Ex-peau-sition al Moca
“Ex-peau-sition” è una mostra collettiva che presenta le ricerche degli studenti del secondo anno del Biennio in Arti Visive Contemporanee dell’Accademia di Belle Arti SantaGiulia di Brescia. L’esposizione – ospitata nelle Sale Neoclassiche del MO.CA-Centro per le Nuove Culture, in via Moretto 78 – si svolge dal 29 maggio al 7 giugno e funge da momento di sintesi e connessione tra il percorso formativo accademico e il panorama artistico contemporaneo, offrendo un contesto professionale aperto al pubblico. L’ingresso è libero e gratuito; la rassegna è visitabile dal mercoledì alla domenica (dalle ore 15 alle 19).
Il titolo della mostra – “Ex-peau-sition” – nasce da un gioco linguistico sul termine francese “exposition”, che contiene al suo interno la parola “peau”, ovvero “pelle”: un’intuizione semantica derivante dalle riflessioni del teorico Georges Didi-Huberman, che permette di interpretare l’esibizione d’arte come un atto in cui si mettono a nudo le proprie vulnerabilità e fragilità. L’allestimento è un ambiente immersivo, privo di una narrazione rigidamente lineare, dove i visitatori possono confrontarsi con media differenti, quali pittura, scultura, installazioni, video e interventi realizzati tramite l'intelligenza artificiale. I protagonisti del percorso sono sette giovani studenti (veri e propri “artisti”, come ha specificato Ilaria Bignotti, moderatrice durante la conferenza stampa di presentazione dell’evento): Angelica Zamblera, Theodora Ilieș, Francesco Salvi, Yarid Bandilli, Paolo Rampulla, Sabrina Galli e Giulia Viganò.

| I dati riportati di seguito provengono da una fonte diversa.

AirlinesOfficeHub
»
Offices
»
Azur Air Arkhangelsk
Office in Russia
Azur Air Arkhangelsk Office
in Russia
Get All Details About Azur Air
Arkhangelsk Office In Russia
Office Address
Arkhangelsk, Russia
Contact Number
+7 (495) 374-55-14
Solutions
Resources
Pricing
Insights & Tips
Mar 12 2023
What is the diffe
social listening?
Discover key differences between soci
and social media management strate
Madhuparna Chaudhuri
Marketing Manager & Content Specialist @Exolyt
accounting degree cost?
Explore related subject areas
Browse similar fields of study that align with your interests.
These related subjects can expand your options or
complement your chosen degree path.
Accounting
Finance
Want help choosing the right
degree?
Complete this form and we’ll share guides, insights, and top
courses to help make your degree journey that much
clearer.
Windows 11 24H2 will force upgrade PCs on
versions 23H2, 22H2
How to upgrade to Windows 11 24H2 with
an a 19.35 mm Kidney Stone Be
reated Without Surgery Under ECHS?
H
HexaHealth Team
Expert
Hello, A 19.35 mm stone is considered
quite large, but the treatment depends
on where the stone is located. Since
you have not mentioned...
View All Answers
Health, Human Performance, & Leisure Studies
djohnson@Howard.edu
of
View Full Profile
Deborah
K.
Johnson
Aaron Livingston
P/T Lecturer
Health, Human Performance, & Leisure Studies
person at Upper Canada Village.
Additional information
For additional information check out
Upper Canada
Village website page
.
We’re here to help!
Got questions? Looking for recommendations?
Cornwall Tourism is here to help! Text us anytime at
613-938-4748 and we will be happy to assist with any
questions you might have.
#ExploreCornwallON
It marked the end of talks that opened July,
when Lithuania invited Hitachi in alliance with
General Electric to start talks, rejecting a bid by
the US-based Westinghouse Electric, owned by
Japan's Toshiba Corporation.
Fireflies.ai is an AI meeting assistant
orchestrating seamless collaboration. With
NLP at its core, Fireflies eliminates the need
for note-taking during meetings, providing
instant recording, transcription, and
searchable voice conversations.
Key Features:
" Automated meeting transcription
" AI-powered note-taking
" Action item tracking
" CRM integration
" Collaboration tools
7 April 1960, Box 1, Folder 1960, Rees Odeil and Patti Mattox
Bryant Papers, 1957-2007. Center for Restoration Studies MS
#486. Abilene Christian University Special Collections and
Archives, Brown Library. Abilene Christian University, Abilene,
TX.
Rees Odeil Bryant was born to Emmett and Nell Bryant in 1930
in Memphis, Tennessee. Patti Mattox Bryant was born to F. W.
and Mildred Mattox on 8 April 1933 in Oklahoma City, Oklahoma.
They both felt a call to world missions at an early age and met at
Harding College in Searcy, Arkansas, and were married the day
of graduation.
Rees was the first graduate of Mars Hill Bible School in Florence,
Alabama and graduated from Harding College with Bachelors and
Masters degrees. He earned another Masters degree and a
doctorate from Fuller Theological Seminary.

La mattina del 29 maggio – conclusasi la conferenza stampa –, gli spazi del MO.CA hanno ospitato il “Final Critics”: un fondamentale dispositivo pedagogico dell’Accademia in cui gli studenti difendono le proprie scelte stilistiche e ricevono un riscontro professionale da una giuria di esperti del sistema dell’arte (collezionisti, galleristi, curatori e critici). La mostra è curata dai docenti Ilaria Bignotti (anche direttrice artistica incaricata dal Comune di Brescia) e Andrea Mariconti (Coordinatore della Scuola di Decorazione Artistica), coadiuvati da Martina Pirovano, studentessa di Comunicazione e Didattica dell’Arte che ha collaborato alla progettazione. Alla conferenza stampa hanno inoltre partecipato i referenti istituzionali Francesco Tomasini (Consigliere del Comune di Brescia delegato alle attività culturali) e Massimo Tantardini (Vicedirettore dell'Accademia e Coordinatore del Dipartimento di Arti Visive).
“È notevole il valore dei risultati artistici raggiunti”, ha dichiarato Ilaria Bignotti, sottolineando di considerare gli studenti del secondo anno del biennio come veri e propri giovani artisti dell’Accademia SantaGiulia. “Desidero ringraziare sentitamente i nostri ragazzi – ha poi affermato Francesco Tomasini – per aver condiviso i loro lavori: giudico queste opere molto mature nella loro varietà di mezzi, dal disegno, al video, fino alla scultura. Aggiungo, inoltre, che l’antico palazzo ospitante il MO.CA. si presta perfettamente ad accogliere l’arte contemporanea”.
“Apprezzo profondamente i momenti dedicati al “Final Critics” - ha affermato Massimo Tantardini – perché questa felice intuizione si rivela fondamentale nel processo didattico e nella ricerca. Questo strumento mette in luce quanto sia prezioso, per i giovani autori, il contatto con il mondo del lavoro, offrendo loro l’opportunità di confrontarsi direttamente con galleristi, critici e collezionisti”. “I lavori attuali devono relazionarsi con spazi culturali spesso di origine antica – ha infine chiosato Andrea Mariconti – e l’opera d'arte contemporanea vive proprio di questo scambio, in cui le superfici e i temi di un tempo dialogano con la modernità dei linguaggi odierni”.